# Wigwam Travel Trailer



## new2rv (Apr 13, 2006)

I have recently bought a 1974 wigwam travel trailer and know absolutely nothing about it, and have been unable to find anything about it and have run out of places to look... I have googled it every way it can be googled and keep coming to dead end.  At this poing any information I can receive would be helpful.  So if anyone can tell me where to look, or if you have one and can tell me information, anything...  Thanks in advance! :question:


----------



## turnipbwc (Apr 13, 2006)

Wigwam Travel Trailer

Welcome to the forum......I tried to find something for you and found nothing. Looks like you will have to keep looking.
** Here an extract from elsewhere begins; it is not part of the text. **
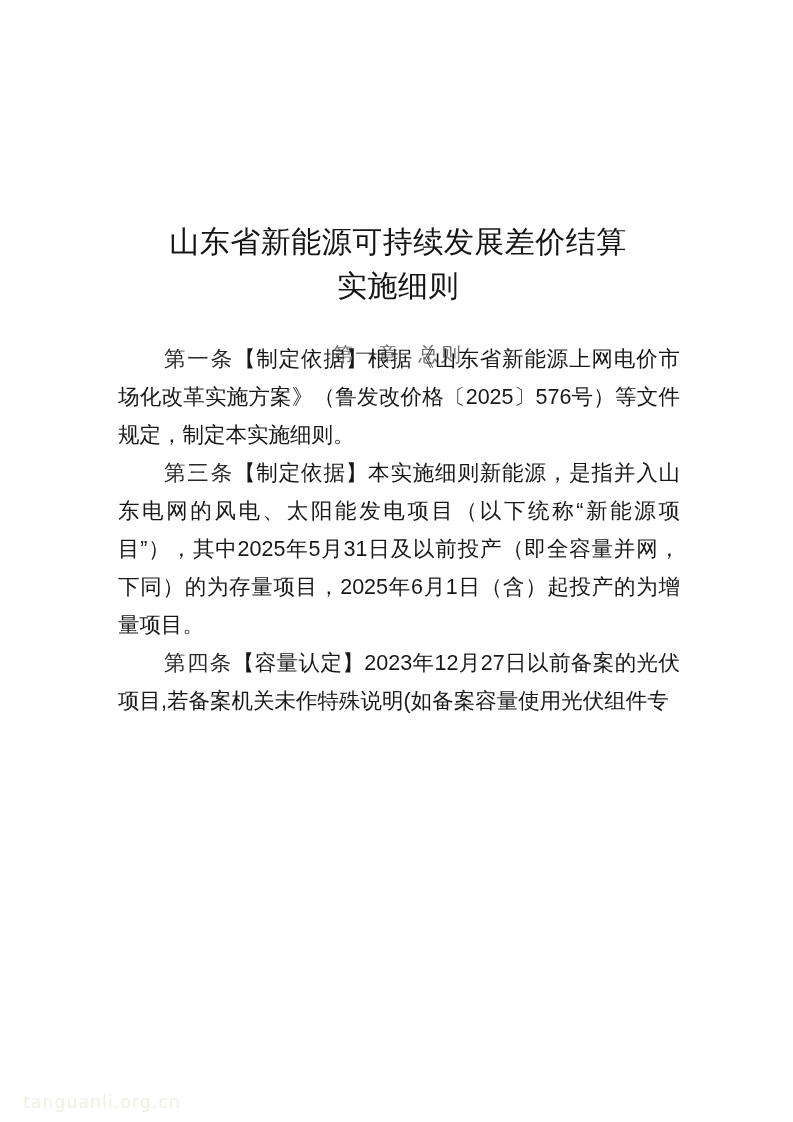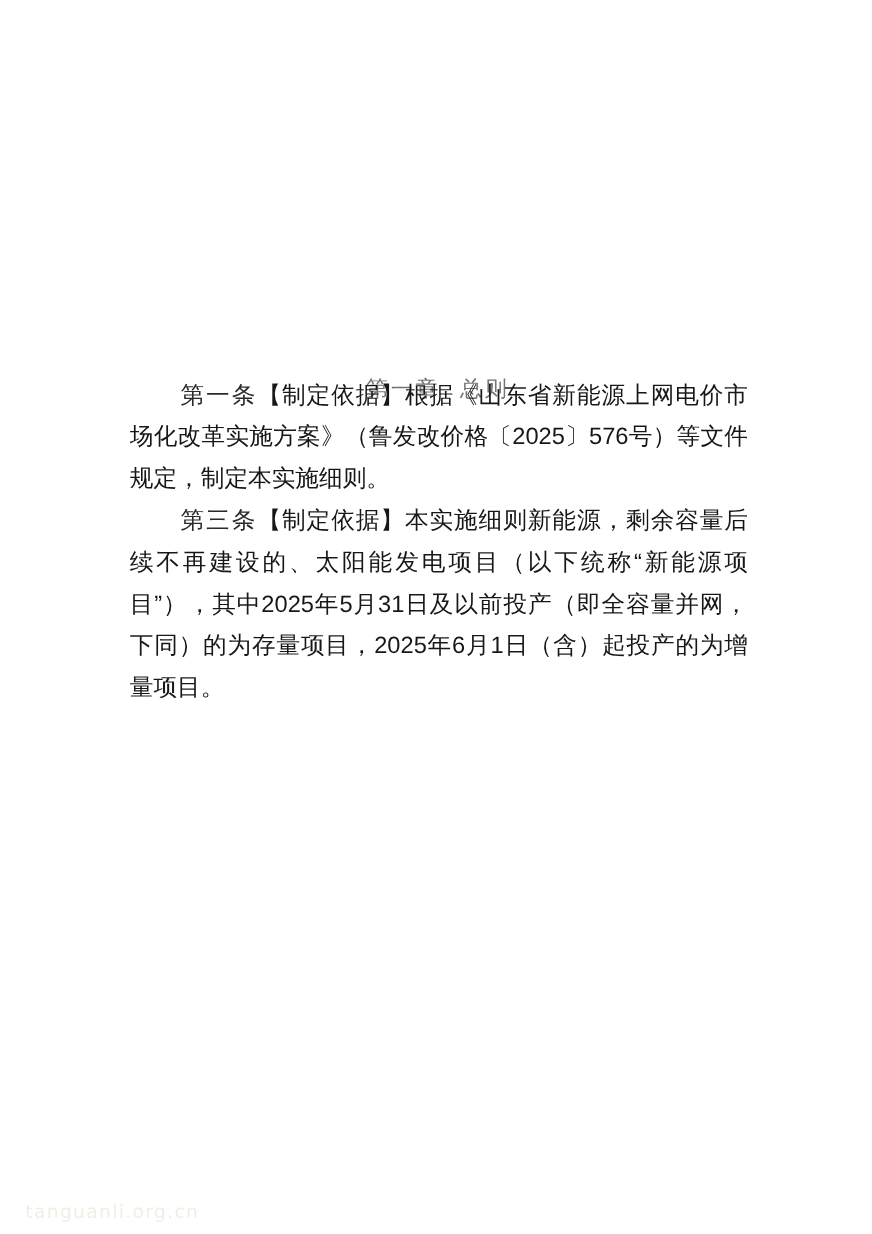"山东省新能源可持续发展差价结算" h1.doc-title { html: none -> <h1> <span>山东省新能源可持续发展差价结算</span> <span>实施细则</span> </h1> }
I never heard of wigwam before so I don't figure there were a lot of them made. 
Good Luck, 
Ray


----------



## TexasClodhopper (Apr 13, 2006)

Wigwam Travel Trailer

There must be a plate on the side of the trailer or frame with more info on it than you have provided.


----------



## Krazeehorse (Apr 13, 2006)

Wigwam Travel Trailer

If you can find the vin plate and it has the town where it was manufactured then I would contact their chamber of commerce and someone there should be able to lead you to some information.


----------



## new2rv (Apr 13, 2006)

Wigwam Travel Trailer

Thanks I believe it said it was made somewhere in Tennessee, I just seen the plate this morning... I will give that a try...


----------



## new2rv (Apr 25, 2006)

Wigwam Travel Trailer

Well I have had no luck in finding any information about this trailer.  I have decided to sell it and buy a Winnebago, at least I know a little something about it and if I don't know it then most likely someone else will...


----------



## s.harrington (Apr 25, 2006)

Wigwam Travel Trailer

Wig wam went out with the gas crunch of 75.  When gas went to 70 cents a gallon (boy don't you wish now) lots of RV companies went bust.  My father used to sell stuff to RV and Mobilehome Companies and they were on of his accounts.


----------



## new2rv (Apr 27, 2006)

Wigwam Travel Trailer

Hey thanks for the links, couldnt find any infor on the site, but I did "contact" them, waiting for a response!  I really appreciate it, maybe it will get me somewhere, I will keep posting!


----------



## new2rv (Apr 29, 2006)

Wigwam Travel Trailer

Well I never heard back from anyone that I emailed, again thanks for the links.  I sold the trailer this weekend and now own a 1982 Winnebago Brave!


----------